Nine people have been identified as connected to a shoplifting ring that stole more than $102,000 worth of products from Safeway and Fred Meyer stores, primarily around Gresham, the Gresham Police Department said.
Seven people were arrested and two others are wanted in connection with the ring, police said.
These highly organized shoplifting rings are becoming an increasing problem for stores. They steal from retailers in bulk and then sell the merchandise at substantial discounts, often using internet sales platforms such as OfferUp.
"Unfortunately, drugs are behind a lot of it," said Gresham Police Detective Brandon Crate.
The seven members of the group were arrested in February after a five-week investigation assisted by loss-prevention investigators from the retail outlets that suffered the thefts, Crate said.
Police arrested suspected ringleader Jenna Hollingshead, who is accused of 27 counts of theft.
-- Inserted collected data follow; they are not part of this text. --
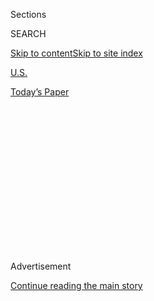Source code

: <div id="app">

<div>

<div>

<div>

<div class="NYTAppHideMasthead css-1q2w90k e1suatyy0">

<div class="section css-ui9rw0 e1suatyy2">

<div class="css-eph4ug er09x8g0">

<div class="css-6n7j50">

</div>

<span class="css-1dv1kvn">Sections</span>

<div class="css-10488qs">

<span class="css-1dv1kvn">SEARCH</span>

</div>

[Skip to content](#site-content)[Skip to site
index](#site-index)

</div>

<div id="masthead-section-label" class="css-1wr3we4 eaxe0e00">

[U.S.](https://www.nytimes3xbfgragh.onion/section/us)

</div>

<div class="css-10698na e1huz5gh0">

</div>

</div>

<div id="masthead-bar-one" class="section hasLinks css-15hmgas e1csuq9d3">

<div class="css-uqyvli e1csuq9d0">

</div>

<div class="css-1uqjmks e1csuq9d1">

</div>

<div class="css-9e9ivx">

[](https://myaccount.nytimes3xbfgragh.onion/auth/login?response_type=cookie&client_id=vi)

</div>

<div class="css-1bvtpon e1csuq9d2">

[Today’s
Paper](https://www.nytimes3xbfgragh.onion/section/todayspaper)

</div>

</div>

</div>

</div>

<div data-aria-hidden="false">

<div id="site-content" data-role="main">

<div>

<div class="css-1aor85t" style="opacity:0.000000001;z-index:-1;visibility:hidden">

<div class="css-1hqnpie">

<div class="css-epjblv">

<span class="css-17xtcya">[U.S.](/section/us)</span><span class="css-x15j1o">|</span><span class="css-fwqvlz">Census
Bureau Adds Top-Level Political Posts, Raising Fears for 2020
Count</span>

</div>

<div class="css-k008qs">

<div class="css-1iwv8en">

<span class="css-18z7m18"></span>

<div>

</div>

</div>

<span class="css-1n6z4y">https://nyti.ms/2Va02Jd</span>

<div class="css-1705lsu">

<div class="css-4xjgmj">

<div class="css-4skfbu" data-role="toolbar" data-aria-label="Social Media Share buttons, Save button, and Comments Panel with current comment count" data-testid="share-tools">

  - 
  - 
  - 
  - 
    
    <div class="css-6n7j50">
    
    </div>

  - 

</div>

</div>

</div>

</div>

</div>

</div>

<div id="NYT_TOP_BANNER_REGION" class="css-13pd83m">

</div>

<div id="top-wrapper" class="css-1sy8kpn">

<div id="top-slug" class="css-l9onyx">

Advertisement

</div>

[Continue reading the main
story](#after-top)

<div class="ad top-wrapper" style="text-align:center;height:100%;display:block;min-height:250px">

<div id="top" class="place-ad" data-position="top" data-size-key="top">

</div>

</div>

<div id="after-top">

</div>

</div>

<div>

<div id="sponsor-wrapper" class="css-1hyfx7x">

<div id="sponsor-slug" class="css-19vbshk">

Supported by

</div>

[Continue reading the main
story](#after-sponsor)

<div id="sponsor" class="ad sponsor-wrapper" style="text-align:center;height:100%;display:block">

</div>

<div id="after-sponsor">

</div>

</div>

<div class="css-186x18t">

</div>

<div class="css-1vkm6nb ehdk2mb0">

# Census Bureau Adds Top-Level Political Posts, Raising Fears for 2020 Count

</div>

The census, which is constitutionally mandated to count every person in
the country, has traditionally been carried out in a rigidly nonpartisan
fashion.

<div class="css-79elbk" data-testid="photoviewer-wrapper">

<div class="css-z3e15g" data-testid="photoviewer-wrapper-hidden">

</div>

<div class="css-1a48zt4 ehw59r15" data-testid="photoviewer-children">

![<span class="css-16f3y1r e13ogyst0" data-aria-hidden="true">Critics
fear that the census, which is used to apportion federal dollars and
political representation, has become increasingly
politicized.</span><span class="css-cnj6d5 e1z0qqy90" itemprop="copyrightHolder"><span class="css-1ly73wi e1tej78p0">Credit...</span><span><span>Justin
Sullivan/Getty
Images</span></span></span>](https://static01.graylady3jvrrxbe.onion/images/2020/07/22/us/22census/merlin_170753940_88eb31f9-ce4f-48d2-bdfb-92e5ef59c515-articleLarge.jpg?quality=75&auto=webp&disable=upscale)

</div>

</div>

<div class="css-18e8msd">

<div class="css-vp77d3 epjyd6m0">

<div class="css-1baulvz">

By [<span class="css-1baulvz last-byline" itemprop="name">Michael
Wines</span>](https://www.nytimes3xbfgragh.onion/by/michael-wines)

</div>

</div>

  - 
    
    <div class="css-ld3wwf e16638kd2">
    
    Published June 23, 2020Updated July 28,
    2020
    
    </div>

  - 
    
    <div class="css-4xjgmj">
    
    <div class="css-pvvomx" data-role="toolbar" data-aria-label="Social Media Share buttons, Save button, and Comments Panel with current comment count" data-testid="share-tools">
    
      - 
      - 
      - 
      - 
        
        <div class="css-6n7j50">
        
        </div>
    
      - 
    
    </div>
    
    </div>

</div>

</div>

<div class="section meteredContent css-1r7ky0e" name="articleBody" itemprop="articleBody">

<div class="css-1fanzo5 StoryBodyCompanionColumn">

<div class="css-53u6y8">

WASHINGTON — The [Census
Bureau](https://www.nytimes3xbfgragh.onion/2020/07/28/us/trump-census.html)
said on Tuesday that it had created two new top-level positions and
filled them with political appointees from outside the agency, an
unprecedented move that revived concerns the national population count
has turned increasingly partisan.

The census, which is constitutionally mandated to count every person in
the country every decade, has traditionally been carried out in a
rigidly nonpartisan fashion.

But critics fear that the appointments are the latest sign that the
census, which is used to apportion federal dollars and political
representation, has become increasingly politicized — and a way for
Republicans to bend census results to advance their electoral interests.

Tuesday’s announcement comes almost one year after the Supreme Court
ruled that the administration could not ask census respondents whether
they were American citizens. This ended a bitter legal battle over
charges that Republicans were trying to deter immigrants, ethnic
minorities and others who tend to vote Democratic from responding to the
survey.

</div>

</div>

<div class="css-1fanzo5 StoryBodyCompanionColumn">

<div class="css-53u6y8">

Until now, only the director of the Census Bureau, its congressional
liaison and its spokesperson have been political appointees. And for
decades, the agency’s directors and top managers have been career
statisticians, economists and survey methodologists — sometimes eminent
ones.

But neither appointee announced on Tuesday appears to have the extensive
experience in census issues or administration that is traditional for
such senior roles at the bureau.

[In a news
release](https://www.census.gov/newsroom/press-releases/2020/statement-new-staff.html),
the bureau’s director, Steven Dillingham, said Nathaniel T. Cogley, a
professor who heads the government department at a Texas university,
would take a new position as deputy director for policy.

Mr. Cogley, who received a Ph.D. in political science from Yale
University in 2013, is an assistant professor at Tarleton State
University in Stephenville, Texas. [His
résumé](http://nathanielcogley.com/Nathaniel-Terence-Cogley-CV.pdf)
lists dozens of appearances on television and radio programs as a
commentator on political issues, as well as opinion pieces in which he
has criticized technical aspects of the Democratic House’s impeachment
case against President Trump.

Mr. Dillingham also said Mr. Cogley’s senior adviser would be Adam
Korzeniewski, described on a LinkedIn page bearing his name as a former
political consultant for Republican candidates who most recently worked
for five months in a Census Bureau field job in New York.

</div>

</div>

<div class="css-1fanzo5 StoryBodyCompanionColumn">

<div class="css-53u6y8">

Mr. Korzeniewski earned a bachelor’s degree in statistics and computer
science in 2017 from Columbia University, according to the LinkedIn
page, which appears to have been taken down. Before then, according to
the profile, Mr. Korzeniewski spent five years in the Marines, including
a stretch in Afghanistan.

The two men have been working since April as advisers to a deputy of
Commerce Secretary Wilbur L. Ross Jr., who oversees the Census Bureau.
The news release said they would “help the bureau achieve a complete and
accurate 2020 census and study future improvements” in technology and
data collection.

“The importance of more and better data for decision making will
continue as the heart of the Census Bureau mission,” the release stated.

The announcement quickly drew sharp criticism from outside experts and
groups that have been pressing for a complete and nonpartisan census.
And it comes on the heels of recent White House moves to fire the heads
of two other traditionally nonpartisan federal agencies — [the Post
Office](https://www.nytimes3xbfgragh.onion/2020/05/07/us/politics/postmaster-general-louis-dejoy.html)
and [Voice of
America](https://www.nytimes3xbfgragh.onion/2020/06/15/us/politics/voice-of-american-resignations.html)
— and replace them with Trump loyalists.

A veteran private consultant on census issues for business and nonprofit
groups, Terri Ann Lowenthal, called the Census Bureau appointments
“deeply disturbing.”

“Their proximity to the director and lack of relevant expertise suggest
a thinly veiled effort to interfere in the implementation and outcome of
the 2020 census for the administration’s benefit,” said Ms. Lowenthal,
who oversaw a review of federal statistical operations for President
Barack Obama’s 2008 transition team. “It’s hard to draw any other
conclusion.”

Representative Carolyn B. Maloney of New York, the Democratic chair of a
House committee overseeing the bureau, called the appointees “political
operatives” chosen by the Trump administration and accused officials of
“using the census for political gain.”

</div>

</div>

<div class="css-1fanzo5 StoryBodyCompanionColumn">

<div class="css-53u6y8">

Kenneth Prewitt, a Columbia University professor who headed the Census
Bureau during the 2000 count, called the appointments “a frightening
development.”

“Two decades ago, I said it was impossible for the White House to
manipulate data in such a way as to affect the distribution of seats in
Congress,” he said. “I was wrong. If this plays out as we fear, this
would be a partisan use of the census that is unprecedented.”

The bureau did not immediately respond to requests for comment on the
reaction or for interviews with the two appointees.

Last year the administration [lost a pitched legal
battle](https://www.nytimes3xbfgragh.onion/2019/07/02/us/trump-census-citizenship-question.html)
over the census that centered on charges that the White House was trying
to rig the population count to benefit Republicans.

In that fight, Mr. Ross sought to add a question on citizenship to the
census questionnaire, saying it was needed to better enforce civil
rights laws. The Supreme Court rejected that explanation as not
credible, and much of the evidence suggested that his [real motive was
to discourage racial and ethnic
minorities](https://www.nytimes3xbfgragh.onion/2019/05/30/us/census-citizenship-question-hofeller.html)
from filling out census forms.

The resulting population totals would have depicted an older, whiter
America than actually exists, boosting the power of the Republican
Party’s core constituency when census totals are used to draw new
political boundaries next year.

Some veteran Census Bureau officials are increasingly worried that the
new appointees will seek to skew the 2020 census totals in a similarly
inaccurate way, accomplishing what the battle over the citizenship
question failed to achieve.

</div>

</div>

<div class="css-1fanzo5 StoryBodyCompanionColumn">

<div class="css-53u6y8">

Since arriving at the Commerce Department in April, Mr. Cogley and Mr.
Korzeniewski have met with several Census Bureau officials to discuss
the agency’s operations. According to one senior census official who
spoke on condition of anonymity for fear of retribution, they have
repeatedly questioned the need for census operations that focus on
accurately counting the nation’s hardest-to-reach residents.

Those so-called hard-to-count populations — overwhelmingly minorities
and lower-income residents — are the last crucial segment that the 2020
census has yet to reach, the people who have not responded to repeated
requests to turn in their census forms.

In a normal census, the bureau dispatches an army of field workers
during the summer to knock on doors and count those populations in
person. But the coronavirus pandemic has halted those efforts for
months, and the bureau only now is starting to gear up for that part of
the count.

Sheelagh McNeill contributed research

</div>

</div>

</div>

<div>

</div>

<div>

</div>

<div>

</div>

<div>

<div id="bottom-wrapper" class="css-1ede5it">

<div id="bottom-slug" class="css-l9onyx">

Advertisement

</div>

[Continue reading the main
story](#after-bottom)

<div id="bottom" class="ad bottom-wrapper" style="text-align:center;height:100%;display:block;min-height:90px">

</div>

<div id="after-bottom">

</div>

</div>

</div>

</div>

</div>

## Site Index

<div>

</div>

## Site Information Navigation

  - [© <span>2020</span> <span>The New York Times
    Company</span>](https://help.nytimes3xbfgragh.onion/hc/en-us/articles/115014792127-Copyright-notice)

<!-- end list -->

  - [NYTCo](https://www.nytco.com/)
  - [Contact
    Us](https://help.nytimes3xbfgragh.onion/hc/en-us/articles/115015385887-Contact-Us)
  - [Work with us](https://www.nytco.com/careers/)
  - [Advertise](https://nytmediakit.com/)
  - [T Brand Studio](http://www.tbrandstudio.com/)
  - [Your Ad
    Choices](https://www.nytimes3xbfgragh.onion/privacy/cookie-policy#how-do-i-manage-trackers)
  - [Privacy](https://www.nytimes3xbfgragh.onion/privacy)
  - [Terms of
    Service](https://help.nytimes3xbfgragh.onion/hc/en-us/articles/115014893428-Terms-of-service)
  - [Terms of
    Sale](https://help.nytimes3xbfgragh.onion/hc/en-us/articles/115014893968-Terms-of-sale)
  - [Site
    Map](https://spiderbites.nytimes3xbfgragh.onion)
  - [Help](https://help.nytimes3xbfgragh.onion/hc/en-us)
  - [Subscriptions](https://www.nytimes3xbfgragh.onion/subscription?campaignId=37WXW)

</div>

</div>

</div>

</div>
She has an extensive list of brushes with the law, including convictions for theft, drug charges and other crimes.
Other accused in the case included: Stephanie H. Mitchell, 17 counts of theft; Andrew J. Christie, 11 counts; Kristin Renee Eichler, 10 counts; Michael William Lewis, five counts; Richard Santos, seven counts, and Tyler Scott Tomlinson, 48 counts.
John Logan Irish, who faces seven counts, and Kristan Lee Partan, 4 counts, were identified by police as part of the group, but have not yet been arrested or charged, Crate said.
One OfferUp site, which is still online, advertises Tide Pods, Prilosec, Yankee Candles and other products in Gresham. The seller is identified as Hollingshead, and the photo of the seller on the site matches her booking photo.
The store investigators help the police and detectives by going online to the sales sites and going undercover to buy merchandise. The store investigators go through surveillance footage and deliver evidence to the police.
Crate said the buying trips are a way to determine if the merchandise for sale is being offered by extreme couponers or other legitimate sellers.
This organized shoplifting, called organized retail crime, or ORC, is a widespread problem across the U.S. Participants generally steal high-value items such as laundry detergent, razors and blades, teeth-whitening strips and nutritional supplements.
Some professional shoplifters use what is called a "booster bag," which is a purse lined with foil or a hot/cold bag. The foil lining keeps the anti theft scanners from going off in the store when the shoplifter leaves the store. Other thieves just fill carts with merchandise and leave without paying.
The National Retail Federation recently published a report that found, for the first time, every retail company reported it had been a victim of organized retail crime. In addition, 83 percent said that organized theft had increased in the past 12 months and those responding said the thieves are becoming more brazen and aggressive. The FBI estimates organized retail crime totals as much as $30 billion every year.
Retailers and law enforcement work together through a group called the Northwest Organized Retail Crime Alliance. The group comprises law enforcement in Oregon and Southwest Washington and several prosecuting attorneys.